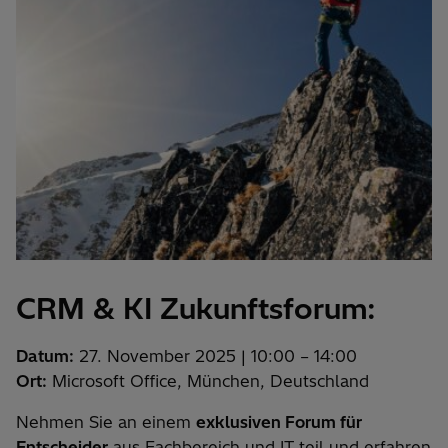
CRM & KI
Zukunftsf
orum
:
Datum:
27. November 2025 | 10:00 – 14:00
Ort:
Microsoft Office, München,
Deutschland
Nehmen Sie an einem
exklusiven Forum für
Entscheider
aus Fachbereich und IT teil und erfahren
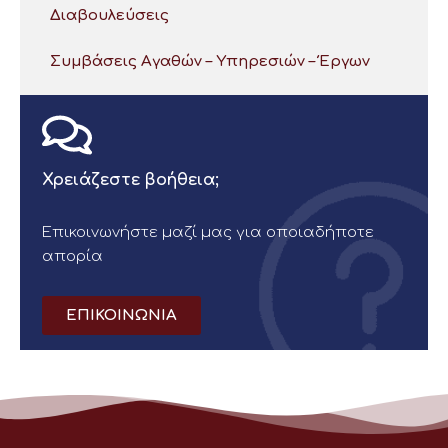
Διαβουλεύσεις
Συμβάσεις Αγαθών – Υπηρεσιών – Έργων
Χρειάζεστε βοήθεια;
Επικοινωνήστε μαζί μας για οποιαδήποτε
απορία
ΕΠΙΚΟΙΝΩΝΙΑ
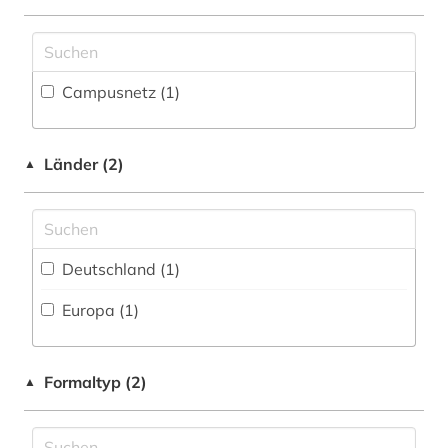
Zugriff vor Ort
Sport (0)
Technik (0)
Campusnetz (1)
Theologie und Religionswissenschaften (0)
Werkstoffwissenschaften und
Fertigungstechnik (0)
Länder (2)
▲
Wirtschaftswissenschaften (3)
Wissenschaftskunde, Forschung, Hochschul-,
Museumswesen (0)
Deutschland (1)
Europa (1)
Formaltyp (2)
▲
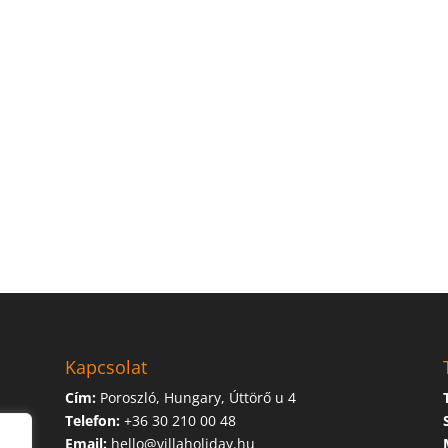
Kapcsolat
Cím:
Poroszló, Hungary, Úttörő u 4
Telefon:
+36 30 210 00 48
Email:
hello@villaholiday.hu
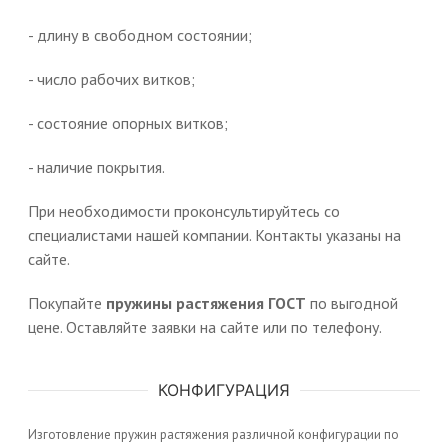
- длину в свободном состоянии;
- число рабочих витков;
- состояние опорных витков;
- наличие покрытия.
При необходимости проконсультируйтесь со
специалистами нашей компании. Контакты указаны на
сайте.
Покупайте
пружины растяжения ГОСТ
по выгодной
цене. Оставляйте заявки на сайте или по телефону.
КОНФИГУРАЦИЯ
Изготовление пружин растяжения различной конфигурации по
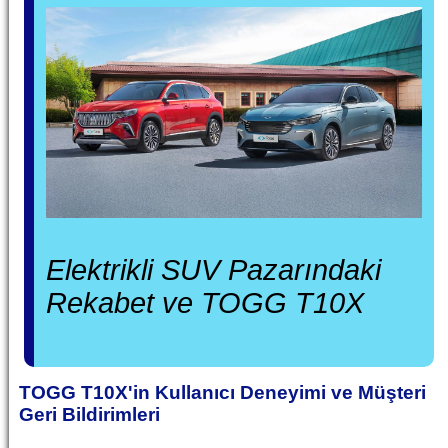
Elektrikli SUV Pazarındaki
Rekabet ve TOGG T10X
TOGG T10X'in Kullanıcı Deneyimi ve Müşteri
Geri Bildirimleri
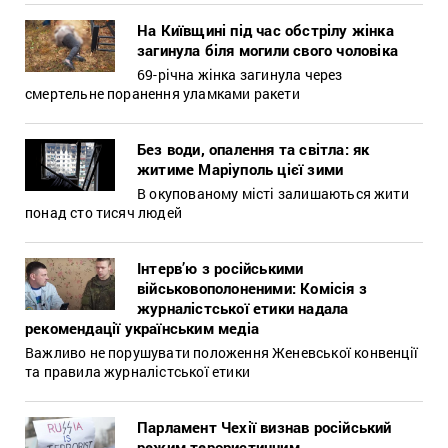
На Київщині під час обстрілу жінка
загинула біля могили свого чоловіка
69-річна жінка загинула через
смертельне поранення уламками ракети
Без води, опалення та світла: як
житиме Маріуполь цієї зими
В окупованому місті залишаються жити
понад сто тисяч людей
Інтерв’ю з російськими
військовополоненими: Комісія з
журналістської етики надала
рекомендації українським медіа
Важливо не порушувати положення Женевської конвенції
та правила журналістської етики
Парламент Чехії визнав російський
режим терористичним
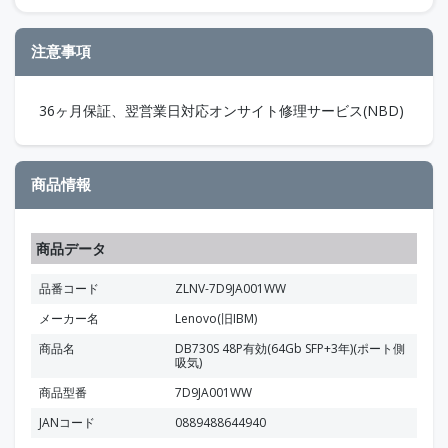
注意事項
36ヶ月保証、翌営業日対応オンサイト修理サービス(NBD)
商品情報
商品データ
品番コード
ZLNV-7D9JA001WW
メーカー名
Lenovo(旧IBM)
商品名
DB730S 48P有効(64Gb SFP+3年)(ポート側
吸気)
商品型番
7D9JA001WW
JANコード
0889488644940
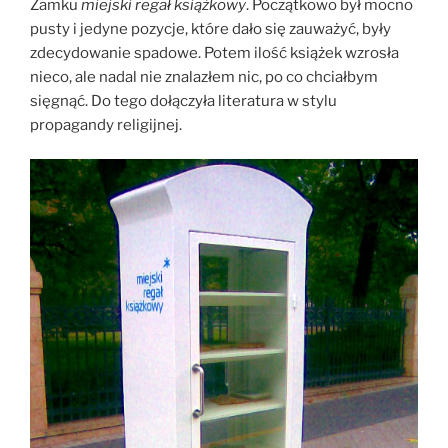
Zamku
miejski regał książkowy
. Początkowo był mocno
pusty i jedyne pozycje, które dało się zauważyć, były
zdecydowanie spadowe. Potem ilość książek wzrosła
nieco, ale nadal nie znalazłem nic, po co chciałbym
sięgnąć. Do tego dołączyła literatura w stylu
propagandy religijnej.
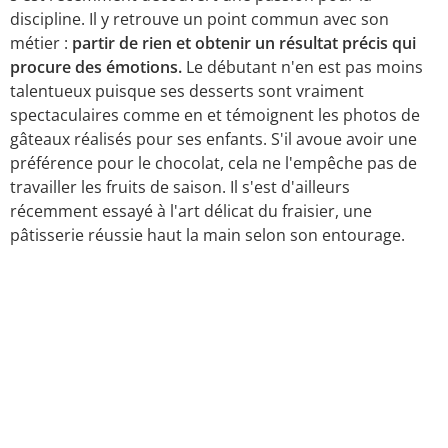
discipline. Il y retrouve un point commun avec son
métier :
partir de rien et obtenir un résultat précis qui
procure des émotions.
Le débutant n'en est pas moins
talentueux puisque ses desserts sont vraiment
spectaculaires comme en et témoignent les photos de
gâteaux réalisés pour ses enfants. S'il avoue avoir une
préférence pour le chocolat, cela ne l'empêche pas de
travailler les fruits de saison. Il s'est d'ailleurs
récemment essayé à l'art délicat du fraisier, une
pâtisserie réussie haut la main selon son entourage.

**********

**Exercise directions:** Print the material above once more, exactly, minus the pictures.

**Problem solution:**
CRM & KI
Zukunftsf
orum
:
Datum:
27. November 2025 | 10:00 – 14:00
Ort:
Microsoft Office, München,
Deutschland
Nehmen Sie an einem
exklusiven Forum für
Entscheider
aus Fachbereich und IT teil und erfahren
Διαβουλεύσεις
Συμβάσεις Αγαθών – Υπηρεσιών – Έργων
Χρειάζεστε βοήθεια;
Επικοινωνήστε μαζί μας για οποιαδήποτε
απορία
ΕΠΙΚΟΙΝΩΝΙΑ
Zugriff vor Ort
Sport (0)
Technik (0)
Campusnetz (1)
Theologie und Religionswissenschaften (0)
Werkstoffwissenschaften und
Fertigungstechnik (0)
Länder (2)
▲
Wirtschaftswissenschaften (3)
Wissenschaftskunde, Forschung, Hochschul-,
Museumswesen (0)
Deutschland (1)
Europa (1)
Formaltyp (2)
▲
Kapcsolat
Cím:
Poroszló, Hungary, Úttörő u 4
Telefon:
+36 30 210 00 48
Email:
hello@villaholiday.hu
- длину в свободном состоянии;
- число рабочих витков;
- состояние опорных витков;
- наличие покрытия.
При необходимости проконсультируйтесь со
специалистами нашей компании. Контакты указаны на
сайте.
Покупайте
пружины растяжения ГОСТ
по выгодной
цене. Оставляйте заявки на сайте или по телефону.
КОНФИГУРАЦИЯ
Изготовление пружин растяжения различной конфигурации по
Elektrikli SUV Pazarındaki
Rekabet ve TOGG T10X
TOGG T10X'in Kullanıcı Deneyimi ve Müşteri
Geri Bildirimleri
На Київщині під час обстрілу жінка
загинула біля могили свого чоловіка
69-річна жінка загинула через
смертельне поранення уламками ракети
Без води, опалення та світла: як
житиме Маріуполь цієї зими
В окупованому місті залишаються жити
понад сто тисяч людей
Інтерв’ю з російськими
військовополоненими: Комісія з
журналістської етики надала
рекомендації українським медіа
Важливо не порушувати положення Женевської конвенції
та правила журналістської етики
Парламент Чехії визнав російський
режим терористичним
注意事項
36ヶ月保証、翌営業日対応オンサイト修理サービス(NBD)
商品情報
商品データ
品番コード
ZLNV-7D9JA001WW
メーカー名
Lenovo(旧IBM)
商品名
DB730S 48P有効(64Gb SFP+3年)(ポート側
吸気)
商品型番
7D9JA001WW
JANコード
0889488644940
Zamku
miejski regał książkowy
. Początkowo był mocno
pusty i jedyne pozycje, które dało się zauważyć, były
zdecydowanie spadowe. Potem ilość książek wzrosła
nieco, ale nadal nie znalazłem nic, po co chciałbym
sięgnąć. Do tego dołączyła literatura w stylu
propagandy religijnej.
discipline. Il y retrouve un point commun avec son
métier :
partir de rien et obtenir un résultat précis qui
procure des émotions.
Le débutant n'en est pas moins
talentueux puisque ses desserts sont vraiment
spectaculaires comme en et témoignent les photos de
gâteaux réalisés pour ses enfants. S'il avoue avoir une
préférence pour le chocolat, cela ne l'empêche pas de
travailler les fruits de saison. Il s'est d'ailleurs
récemment essayé à l'art délicat du fraisier, une
pâtisserie réussie haut la main selon son entourage.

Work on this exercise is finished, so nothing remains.